Goal of the exercise: Transcription task. Write out each entry verbatim and exclude any image.

Data listing:

========

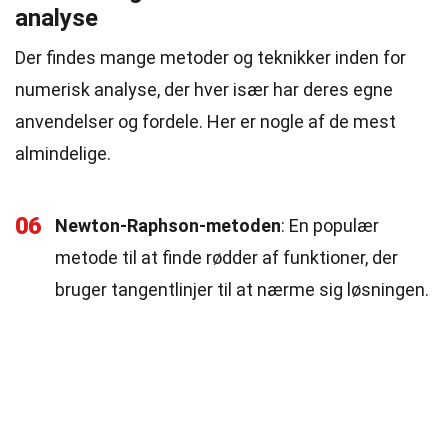
analyse
Der findes mange metoder og teknikker inden for
numerisk analyse, der hver især har deres egne
anvendelser og fordele. Her er nogle af de mest
almindelige.
06
Newton-Raphson-metoden
: En populær
metode til at finde rødder af funktioner, der
bruger tangentlinjer til at nærme sig løsningen.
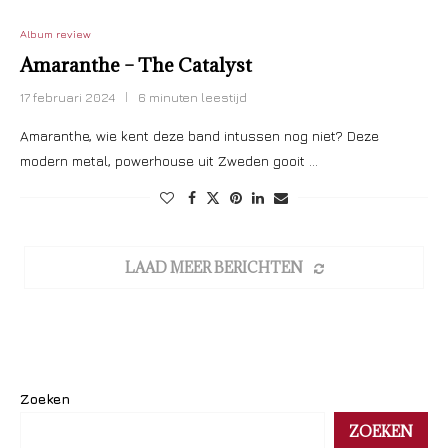
Album review
Amaranthe – The Catalyst
17 februari 2024
6 minuten leestijd
Amaranthe, wie kent deze band intussen nog niet? Deze
modern metal, powerhouse uit Zweden gooit …
LAAD MEER BERICHTEN
Zoeken
ZOEKEN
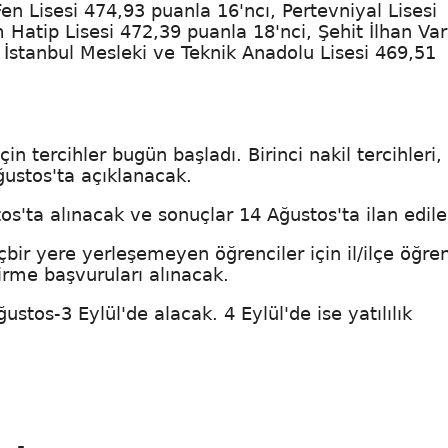
Fen Lisesi 474,93 puanla 16'ncı, Pertevniyal Lisesi
Hatip Lisesi 472,39 puanla 18'nci, Şehit İlhan Va
 İstanbul Mesleki ve Teknik Anadolu Lisesi 469,51
in tercihler bugün başladı. Birinci nakil tercihleri,
ğustos'ta açıklanacak.
tos'ta alınacak ve sonuçlar 14 Ağustos'ta ilan edil
bir yere yerleşemeyen öğrenciler için il/ilçe öğre
irme başvuruları alınacak.
ustos-3 Eylül'de alacak. 4 Eylül'de ise yatılılık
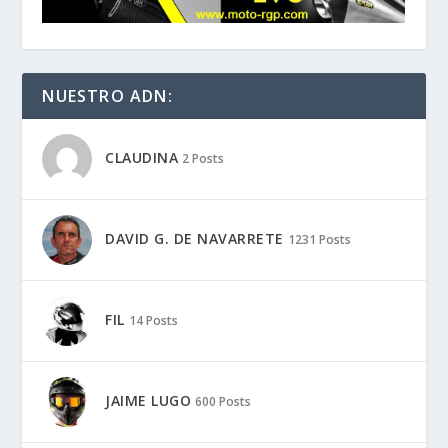
NUESTRO ADN:
CLAUDINA
2 Posts
DAVID G. DE NAVARRETE
1231 Posts
FIL
14 Posts
JAIME LUGO
600 Posts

========

Answer for this exercise:
analyse
Der findes mange metoder og teknikker inden for
numerisk analyse, der hver især har deres egne
anvendelser og fordele. Her er nogle af de mest
almindelige.
06
Newton-Raphson-metoden
: En populær
metode til at finde rødder af funktioner, der
bruger tangentlinjer til at nærme sig løsningen.
Album review
Amaranthe – The Catalyst
17 februari 2024
6 minuten leestijd
Amaranthe, wie kent deze band intussen nog niet? Deze
modern metal, powerhouse uit Zweden gooit …
LAAD MEER BERICHTEN
Zoeken
ZOEKEN
Fen Lisesi 474,93 puanla 16'ncı, Pertevniyal Lisesi
Hatip Lisesi 472,39 puanla 18'nci, Şehit İlhan Va
 İstanbul Mesleki ve Teknik Anadolu Lisesi 469,51
in tercihler bugün başladı. Birinci nakil tercihleri,
ğustos'ta açıklanacak.
tos'ta alınacak ve sonuçlar 14 Ağustos'ta ilan edil
bir yere yerleşemeyen öğrenciler için il/ilçe öğre
irme başvuruları alınacak.
ustos-3 Eylül'de alacak. 4 Eylül'de ise yatılılık
NUESTRO ADN:
CLAUDINA
2 Posts
DAVID G. DE NAVARRETE
1231 Posts
FIL
14 Posts
JAIME LUGO
600 Posts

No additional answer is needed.